··· Source material

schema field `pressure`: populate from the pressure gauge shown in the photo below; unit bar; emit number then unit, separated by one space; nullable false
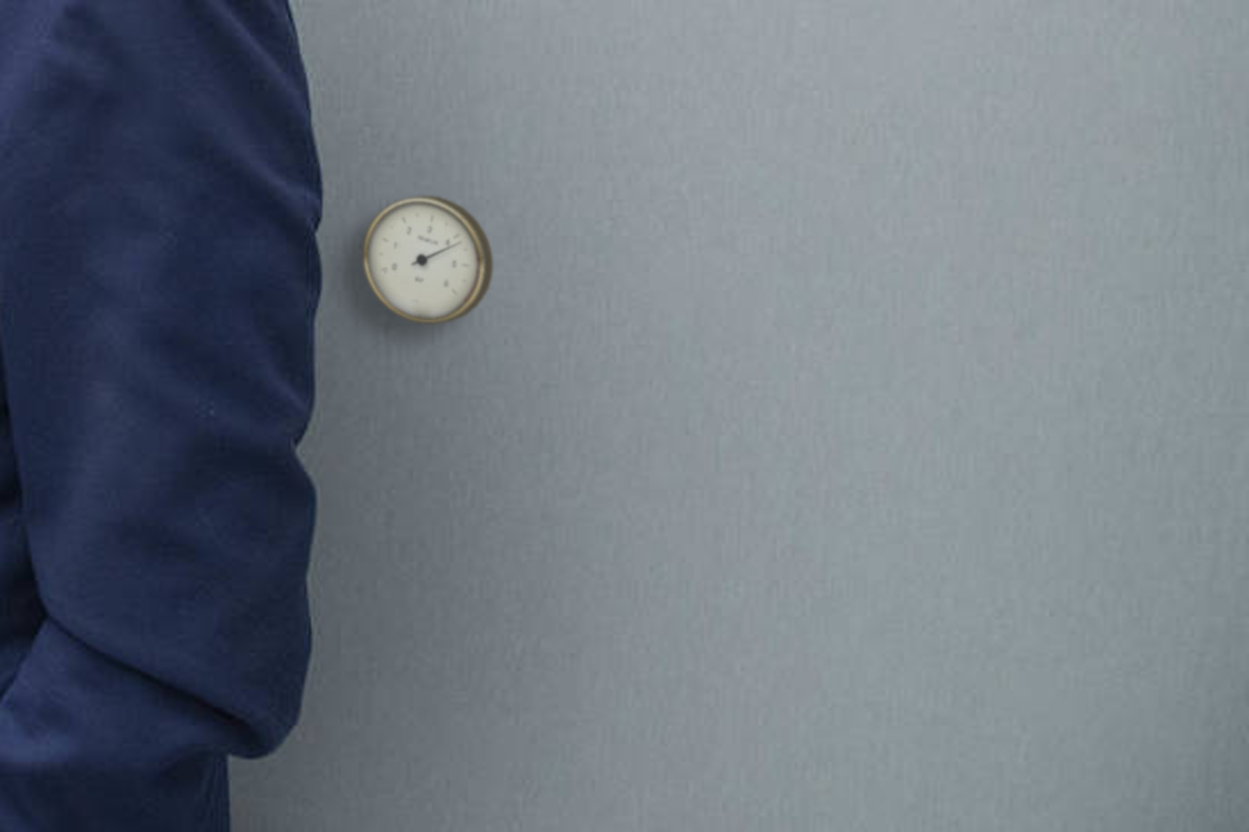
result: 4.25 bar
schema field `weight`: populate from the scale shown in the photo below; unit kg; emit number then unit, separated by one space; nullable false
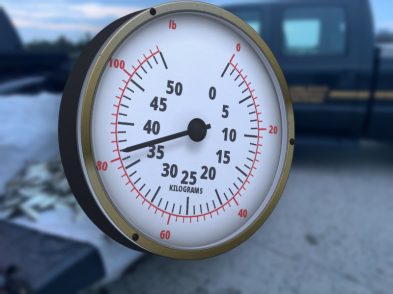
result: 37 kg
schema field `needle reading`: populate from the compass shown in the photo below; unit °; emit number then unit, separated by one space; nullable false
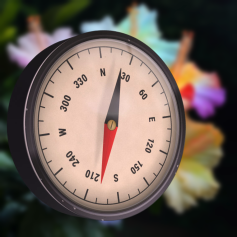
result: 200 °
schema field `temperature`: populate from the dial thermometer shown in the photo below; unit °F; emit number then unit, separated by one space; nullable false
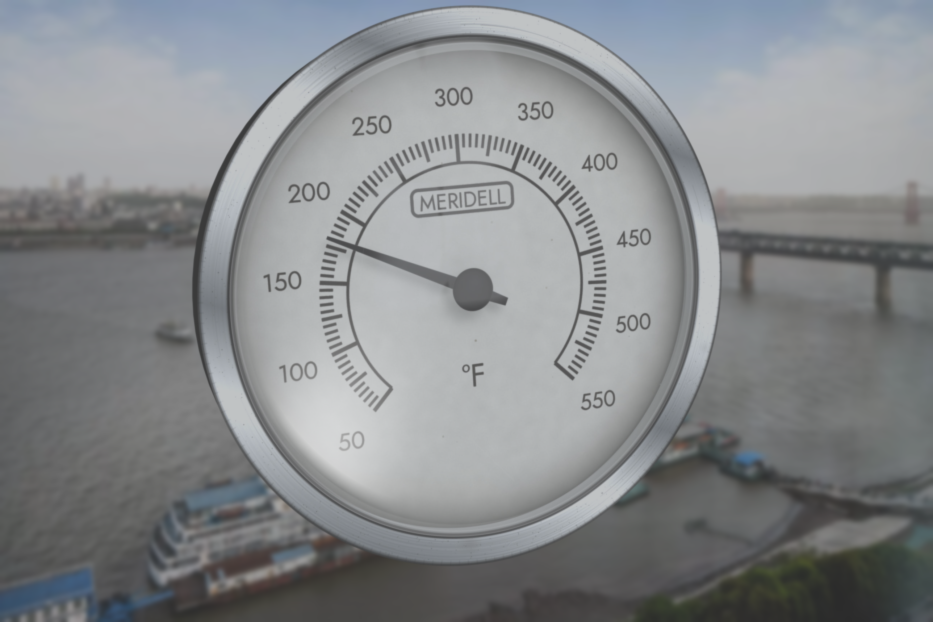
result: 180 °F
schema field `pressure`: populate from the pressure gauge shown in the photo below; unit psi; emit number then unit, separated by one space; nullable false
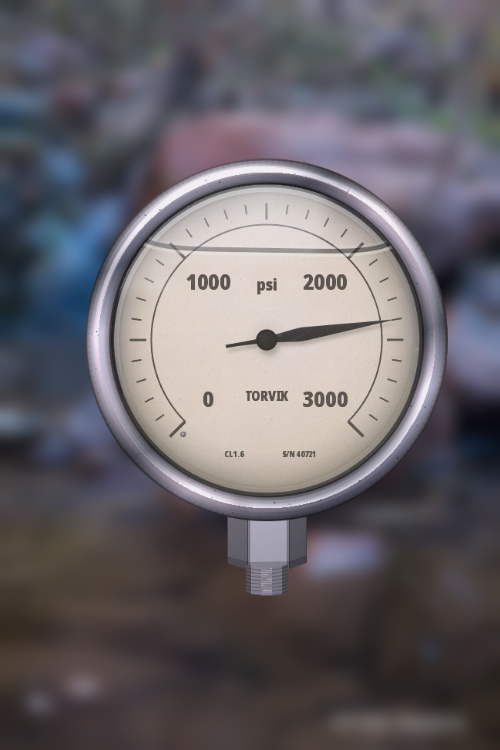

······

◆ Task description
Copy the listing above word for word, and leave out the pictures.

◆ Expected output
schema field `pressure`: populate from the pressure gauge shown in the photo below; unit bar; emit number then unit, separated by one space; nullable false
result: 4.25 bar
schema field `weight`: populate from the scale shown in the photo below; unit kg; emit number then unit, separated by one space; nullable false
result: 37 kg
schema field `needle reading`: populate from the compass shown in the photo below; unit °; emit number then unit, separated by one space; nullable false
result: 200 °
schema field `temperature`: populate from the dial thermometer shown in the photo below; unit °F; emit number then unit, separated by one space; nullable false
result: 180 °F
schema field `pressure`: populate from the pressure gauge shown in the photo below; unit psi; emit number then unit, separated by one space; nullable false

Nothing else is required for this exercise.